If he’d thought she’d shy from confrontation, he was wrong. Marisa swung around, hands on hips, before he’d done more than turn on a single lamp. In her glittering stilettos, with sapphires at her throat and her short, couture dress swinging around her delectable legs, she looked like any man’s dream made flesh.
But it was her eyes that drew him. Despite their flash of fury, he saw shadows there.
He’d done that.
‘I’m sorry.’ He’d never said that to any woman. Even now he couldn’t quite believe he’d spoken the words. ‘I overreacted.’
‘You can say that again.’ Absurdly her combative attitude made him want to haul her close and comfort her.
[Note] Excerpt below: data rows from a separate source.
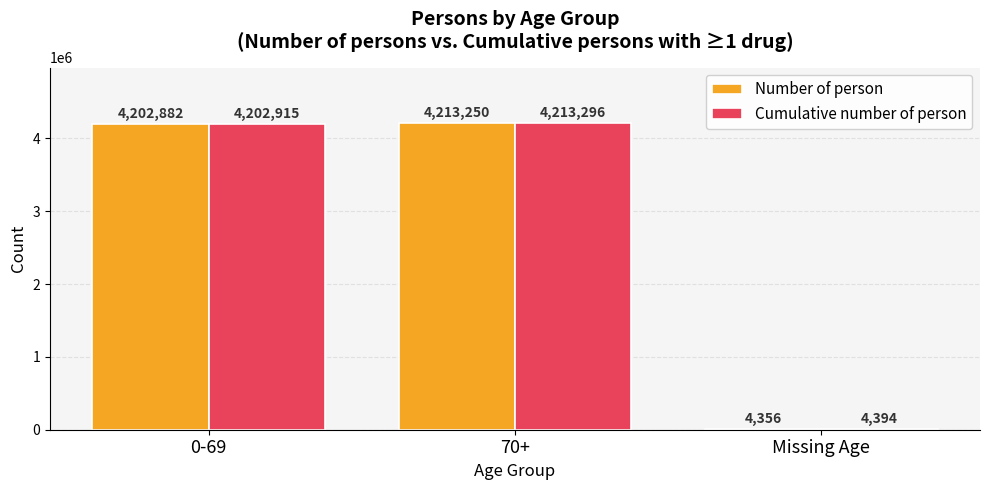

At which label is Cumulative number of person closest to 2108845?

0-69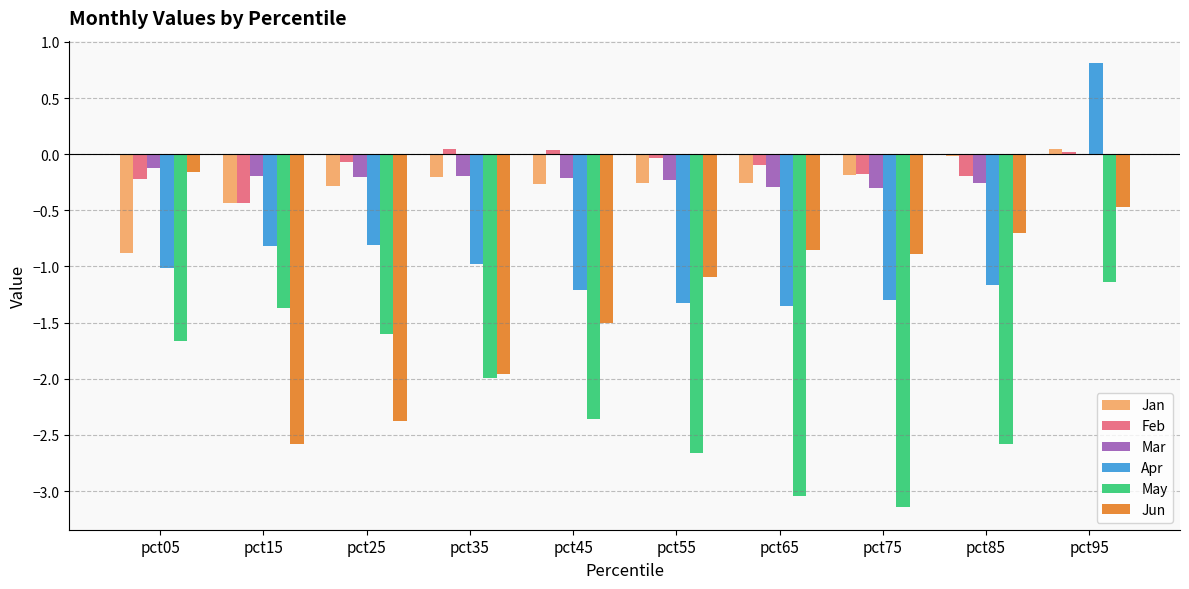

What is the spread (max minus min) of values at pct45?

2.4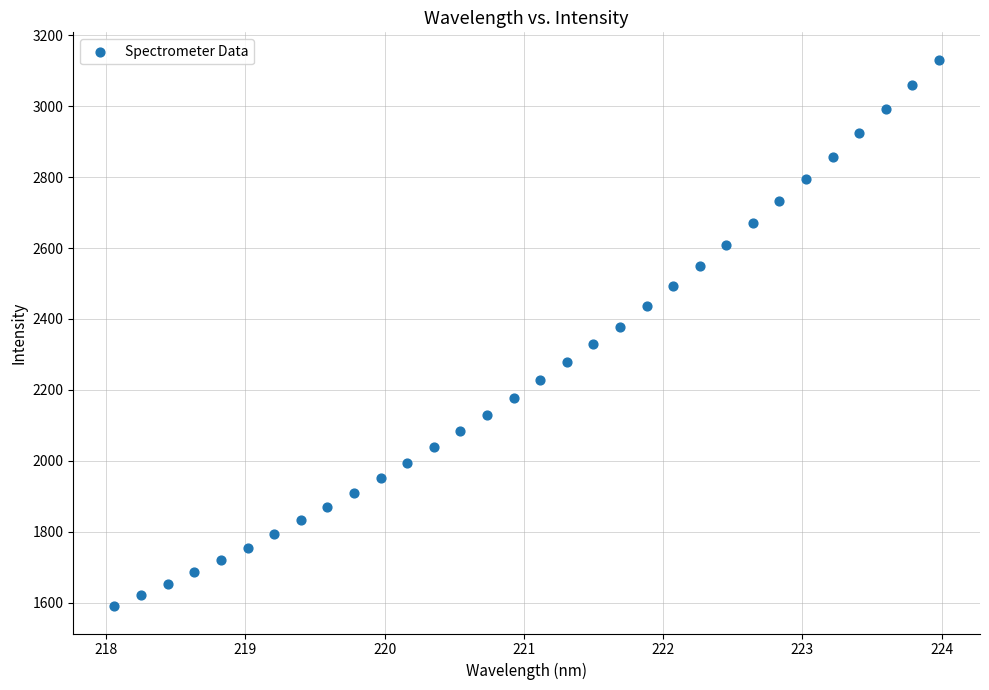

What is the range of X values (max minus min)?

5.9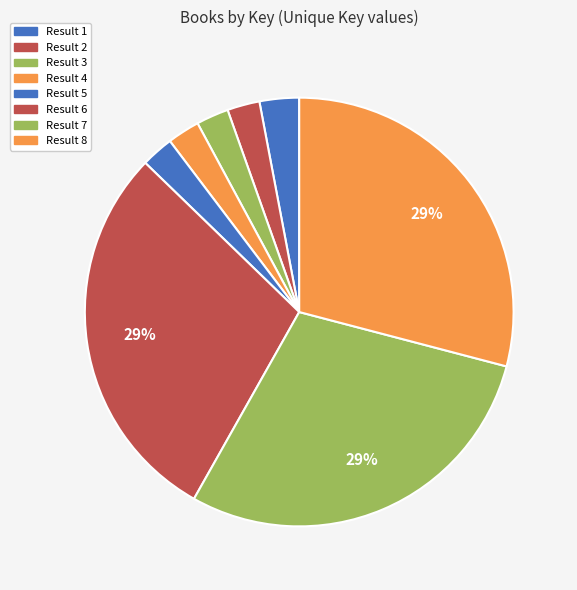

Count the number of slices in the pie.

8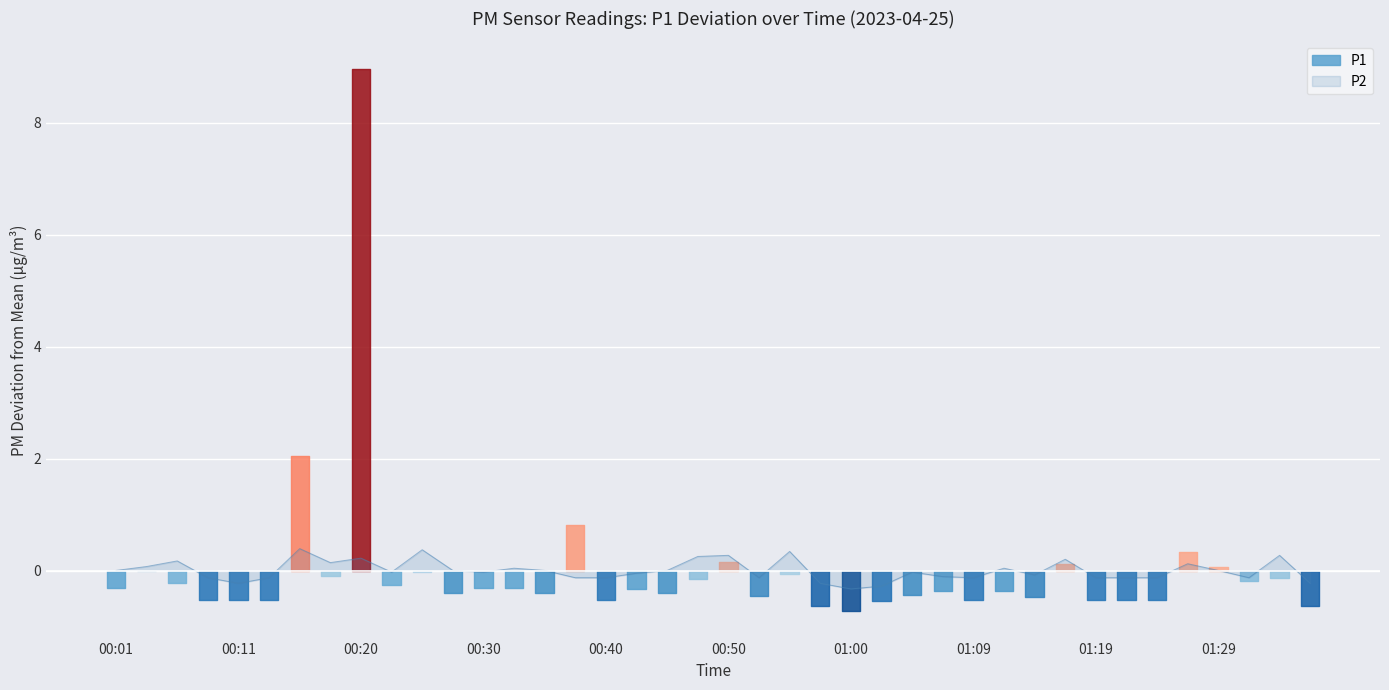

What is the difference between the values at 37 and 23?

0.1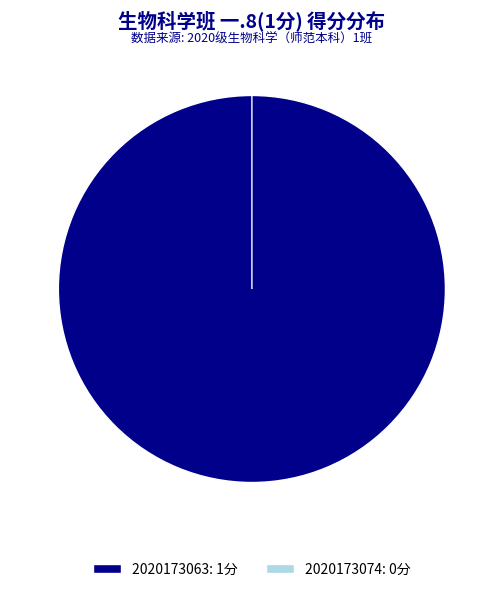

Which slice is the largest?

2020173063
In the past, he’d have walked away from a woman who wasn’t totally compliant. But Marisa hooked him in ways he didn’t understand.
‘I didn’t think you’d been drinking or having sex.’ Damaso paused. He could have phrased that better.
‘And I’m supposed to be impressed by that?’
‘No.’ He ploughed a hand through his hair, frustrated that for the first time the words hadn’t come out right. Usually persuading a woman was easy.
‘I’m tired, Damaso. This can wait.’ She turned away.
‘No!’ He lowered his voice. ‘It can’t. On the island, we got on well.’
‘And?’
‘And I want to understand you, Marisa.’ It was true. For the first time in his life, he wanted to know a woman.
What did that mean?
‘I want you to trust me.’ That was better. Women loved talk of trust and emotions.
‘Trust?’ Her voice was harsh. ‘Why should I trust you? We spent one night together. I don’t recall trust being high on your agenda then.’
She clasped her hands, fingers twisting. The movement made her look young despite her expression of bored unconcern, making him recall his suspicion that she threw up defences to hide pain.
‘Your eagerness to leave once you’d had your fill was downright insulting.’ Her jaw angled high but didn’t disguise the flush of colour across her cheekbones.
An answering rush of heat flooded his belly. Shame? He wasn’t familiar with that emotion either.
Whenever he remembered that dawn confrontation, he focused on her disdain. It was easier to concentrate on that than the fact he’d bolted out of her bed, scared by the unaccustomed yearning that had filled him. It wasn’t pressing business that had moved him, but the innate knowledge this woman was dangerous to his self-possession in ways he hadn’t been ready to confront.
He hadn’t stopped to think of her. Now he did.